-- Required work --
Retype the full set of data, character for character.

-- Stored data entries --

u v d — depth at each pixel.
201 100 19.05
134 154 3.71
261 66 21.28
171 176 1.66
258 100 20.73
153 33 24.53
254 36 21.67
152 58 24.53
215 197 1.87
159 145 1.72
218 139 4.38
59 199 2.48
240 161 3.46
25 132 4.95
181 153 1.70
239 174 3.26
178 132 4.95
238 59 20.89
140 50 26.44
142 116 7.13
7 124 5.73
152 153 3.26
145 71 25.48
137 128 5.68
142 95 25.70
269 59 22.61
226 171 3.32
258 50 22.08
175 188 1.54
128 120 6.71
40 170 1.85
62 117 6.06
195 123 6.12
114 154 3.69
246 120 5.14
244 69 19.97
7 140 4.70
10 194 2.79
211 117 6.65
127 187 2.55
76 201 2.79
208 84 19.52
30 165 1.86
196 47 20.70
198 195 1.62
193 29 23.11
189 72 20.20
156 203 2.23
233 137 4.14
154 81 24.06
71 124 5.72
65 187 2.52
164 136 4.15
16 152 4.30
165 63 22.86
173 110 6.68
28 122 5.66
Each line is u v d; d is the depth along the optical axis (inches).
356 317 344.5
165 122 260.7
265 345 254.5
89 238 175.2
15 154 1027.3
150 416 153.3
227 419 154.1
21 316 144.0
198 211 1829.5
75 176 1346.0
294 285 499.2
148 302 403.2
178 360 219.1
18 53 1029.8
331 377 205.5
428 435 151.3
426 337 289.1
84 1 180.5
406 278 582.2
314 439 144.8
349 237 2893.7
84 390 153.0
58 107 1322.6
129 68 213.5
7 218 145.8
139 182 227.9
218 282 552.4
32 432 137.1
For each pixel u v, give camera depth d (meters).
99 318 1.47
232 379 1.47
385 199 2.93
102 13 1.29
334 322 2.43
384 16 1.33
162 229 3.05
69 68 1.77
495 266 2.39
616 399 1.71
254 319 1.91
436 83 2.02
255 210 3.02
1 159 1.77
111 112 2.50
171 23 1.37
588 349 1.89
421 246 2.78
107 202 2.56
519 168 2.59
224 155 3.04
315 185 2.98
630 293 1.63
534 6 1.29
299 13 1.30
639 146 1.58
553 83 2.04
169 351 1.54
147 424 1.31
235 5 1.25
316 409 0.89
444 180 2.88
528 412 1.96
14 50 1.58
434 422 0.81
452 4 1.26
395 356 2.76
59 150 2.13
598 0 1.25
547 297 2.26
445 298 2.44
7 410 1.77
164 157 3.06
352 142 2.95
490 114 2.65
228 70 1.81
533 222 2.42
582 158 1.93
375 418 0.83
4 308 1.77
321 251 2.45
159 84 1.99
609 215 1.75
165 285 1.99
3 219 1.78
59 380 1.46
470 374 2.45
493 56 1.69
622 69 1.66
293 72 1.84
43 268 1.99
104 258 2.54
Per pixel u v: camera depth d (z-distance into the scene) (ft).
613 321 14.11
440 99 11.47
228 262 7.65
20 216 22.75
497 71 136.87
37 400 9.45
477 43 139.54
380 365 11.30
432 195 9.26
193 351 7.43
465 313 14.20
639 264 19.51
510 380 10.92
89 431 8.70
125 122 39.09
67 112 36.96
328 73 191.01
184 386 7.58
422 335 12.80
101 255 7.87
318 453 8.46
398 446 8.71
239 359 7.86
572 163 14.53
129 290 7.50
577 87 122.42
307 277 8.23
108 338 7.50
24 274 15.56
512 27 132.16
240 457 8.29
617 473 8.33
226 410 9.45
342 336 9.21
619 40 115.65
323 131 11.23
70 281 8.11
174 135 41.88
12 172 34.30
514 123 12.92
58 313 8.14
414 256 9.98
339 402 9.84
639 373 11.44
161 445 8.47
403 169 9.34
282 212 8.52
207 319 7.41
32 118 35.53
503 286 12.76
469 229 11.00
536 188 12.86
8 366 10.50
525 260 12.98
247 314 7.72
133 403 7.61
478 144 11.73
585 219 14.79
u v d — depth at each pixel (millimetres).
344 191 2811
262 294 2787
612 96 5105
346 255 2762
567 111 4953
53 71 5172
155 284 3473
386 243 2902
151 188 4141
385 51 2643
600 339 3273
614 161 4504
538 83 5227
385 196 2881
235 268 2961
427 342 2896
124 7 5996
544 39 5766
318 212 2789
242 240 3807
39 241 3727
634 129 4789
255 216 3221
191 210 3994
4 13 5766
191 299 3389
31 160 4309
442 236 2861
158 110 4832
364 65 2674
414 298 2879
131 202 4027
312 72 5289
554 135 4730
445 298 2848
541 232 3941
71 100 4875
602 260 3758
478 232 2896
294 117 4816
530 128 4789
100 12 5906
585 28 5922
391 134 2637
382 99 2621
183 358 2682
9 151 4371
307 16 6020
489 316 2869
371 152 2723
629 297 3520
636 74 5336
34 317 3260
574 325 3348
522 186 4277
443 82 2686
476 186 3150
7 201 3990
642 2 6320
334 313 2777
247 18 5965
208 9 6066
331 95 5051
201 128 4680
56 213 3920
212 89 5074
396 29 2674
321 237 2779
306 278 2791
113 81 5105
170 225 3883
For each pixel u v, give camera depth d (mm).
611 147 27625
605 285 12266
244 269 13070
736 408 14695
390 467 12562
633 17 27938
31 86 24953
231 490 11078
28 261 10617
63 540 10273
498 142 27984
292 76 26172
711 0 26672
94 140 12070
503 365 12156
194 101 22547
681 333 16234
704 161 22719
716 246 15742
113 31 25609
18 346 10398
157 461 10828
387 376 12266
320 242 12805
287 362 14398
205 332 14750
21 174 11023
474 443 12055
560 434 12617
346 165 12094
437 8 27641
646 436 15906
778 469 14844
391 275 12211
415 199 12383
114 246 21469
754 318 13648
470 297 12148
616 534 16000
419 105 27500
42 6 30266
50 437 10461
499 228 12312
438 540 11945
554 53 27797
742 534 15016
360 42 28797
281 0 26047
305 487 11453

-- Answer to this task --
u v d — depth at each pixel.
201 100 19.05
134 154 3.71
261 66 21.28
171 176 1.66
258 100 20.73
153 33 24.53
254 36 21.67
152 58 24.53
215 197 1.87
159 145 1.72
218 139 4.38
59 199 2.48
240 161 3.46
25 132 4.95
181 153 1.70
239 174 3.26
178 132 4.95
238 59 20.89
140 50 26.44
142 116 7.13
7 124 5.73
152 153 3.26
145 71 25.48
137 128 5.68
142 95 25.70
269 59 22.61
226 171 3.32
258 50 22.08
175 188 1.54
128 120 6.71
40 170 1.85
62 117 6.06
195 123 6.12
114 154 3.69
246 120 5.14
244 69 19.97
7 140 4.70
10 194 2.79
211 117 6.65
127 187 2.55
76 201 2.79
208 84 19.52
30 165 1.86
196 47 20.70
198 195 1.62
193 29 23.11
189 72 20.20
156 203 2.23
233 137 4.14
154 81 24.06
71 124 5.72
65 187 2.52
164 136 4.15
16 152 4.30
165 63 22.86
173 110 6.68
28 122 5.66
Each line is u v d; d is the depth along the optical axis (inches).
356 317 344.5
165 122 260.7
265 345 254.5
89 238 175.2
15 154 1027.3
150 416 153.3
227 419 154.1
21 316 144.0
198 211 1829.5
75 176 1346.0
294 285 499.2
148 302 403.2
178 360 219.1
18 53 1029.8
331 377 205.5
428 435 151.3
426 337 289.1
84 1 180.5
406 278 582.2
314 439 144.8
349 237 2893.7
84 390 153.0
58 107 1322.6
129 68 213.5
7 218 145.8
139 182 227.9
218 282 552.4
32 432 137.1
For each pixel u v, give camera depth d (meters).
99 318 1.47
232 379 1.47
385 199 2.93
102 13 1.29
334 322 2.43
384 16 1.33
162 229 3.05
69 68 1.77
495 266 2.39
616 399 1.71
254 319 1.91
436 83 2.02
255 210 3.02
1 159 1.77
111 112 2.50
171 23 1.37
588 349 1.89
421 246 2.78
107 202 2.56
519 168 2.59
224 155 3.04
315 185 2.98
630 293 1.63
534 6 1.29
299 13 1.30
639 146 1.58
553 83 2.04
169 351 1.54
147 424 1.31
235 5 1.25
316 409 0.89
444 180 2.88
528 412 1.96
14 50 1.58
434 422 0.81
452 4 1.26
395 356 2.76
59 150 2.13
598 0 1.25
547 297 2.26
445 298 2.44
7 410 1.77
164 157 3.06
352 142 2.95
490 114 2.65
228 70 1.81
533 222 2.42
582 158 1.93
375 418 0.83
4 308 1.77
321 251 2.45
159 84 1.99
609 215 1.75
165 285 1.99
3 219 1.78
59 380 1.46
470 374 2.45
493 56 1.69
622 69 1.66
293 72 1.84
43 268 1.99
104 258 2.54
Per pixel u v: camera depth d (z-distance into the scene) (ft).
613 321 14.11
440 99 11.47
228 262 7.65
20 216 22.75
497 71 136.87
37 400 9.45
477 43 139.54
380 365 11.30
432 195 9.26
193 351 7.43
465 313 14.20
639 264 19.51
510 380 10.92
89 431 8.70
125 122 39.09
67 112 36.96
328 73 191.01
184 386 7.58
422 335 12.80
101 255 7.87
318 453 8.46
398 446 8.71
239 359 7.86
572 163 14.53
129 290 7.50
577 87 122.42
307 277 8.23
108 338 7.50
24 274 15.56
512 27 132.16
240 457 8.29
617 473 8.33
226 410 9.45
342 336 9.21
619 40 115.65
323 131 11.23
70 281 8.11
174 135 41.88
12 172 34.30
514 123 12.92
58 313 8.14
414 256 9.98
339 402 9.84
639 373 11.44
161 445 8.47
403 169 9.34
282 212 8.52
207 319 7.41
32 118 35.53
503 286 12.76
469 229 11.00
536 188 12.86
8 366 10.50
525 260 12.98
247 314 7.72
133 403 7.61
478 144 11.73
585 219 14.79
u v d — depth at each pixel (millimetres).
344 191 2811
262 294 2787
612 96 5105
346 255 2762
567 111 4953
53 71 5172
155 284 3473
386 243 2902
151 188 4141
385 51 2643
600 339 3273
614 161 4504
538 83 5227
385 196 2881
235 268 2961
427 342 2896
124 7 5996
544 39 5766
318 212 2789
242 240 3807
39 241 3727
634 129 4789
255 216 3221
191 210 3994
4 13 5766
191 299 3389
31 160 4309
442 236 2861
158 110 4832
364 65 2674
414 298 2879
131 202 4027
312 72 5289
554 135 4730
445 298 2848
541 232 3941
71 100 4875
602 260 3758
478 232 2896
294 117 4816
530 128 4789
100 12 5906
585 28 5922
391 134 2637
382 99 2621
183 358 2682
9 151 4371
307 16 6020
489 316 2869
371 152 2723
629 297 3520
636 74 5336
34 317 3260
574 325 3348
522 186 4277
443 82 2686
476 186 3150
7 201 3990
642 2 6320
334 313 2777
247 18 5965
208 9 6066
331 95 5051
201 128 4680
56 213 3920
212 89 5074
396 29 2674
321 237 2779
306 278 2791
113 81 5105
170 225 3883
For each pixel u v, give camera depth d (mm).
611 147 27625
605 285 12266
244 269 13070
736 408 14695
390 467 12562
633 17 27938
31 86 24953
231 490 11078
28 261 10617
63 540 10273
498 142 27984
292 76 26172
711 0 26672
94 140 12070
503 365 12156
194 101 22547
681 333 16234
704 161 22719
716 246 15742
113 31 25609
18 346 10398
157 461 10828
387 376 12266
320 242 12805
287 362 14398
205 332 14750
21 174 11023
474 443 12055
560 434 12617
346 165 12094
437 8 27641
646 436 15906
778 469 14844
391 275 12211
415 199 12383
114 246 21469
754 318 13648
470 297 12148
616 534 16000
419 105 27500
42 6 30266
50 437 10461
499 228 12312
438 540 11945
554 53 27797
742 534 15016
360 42 28797
281 0 26047
305 487 11453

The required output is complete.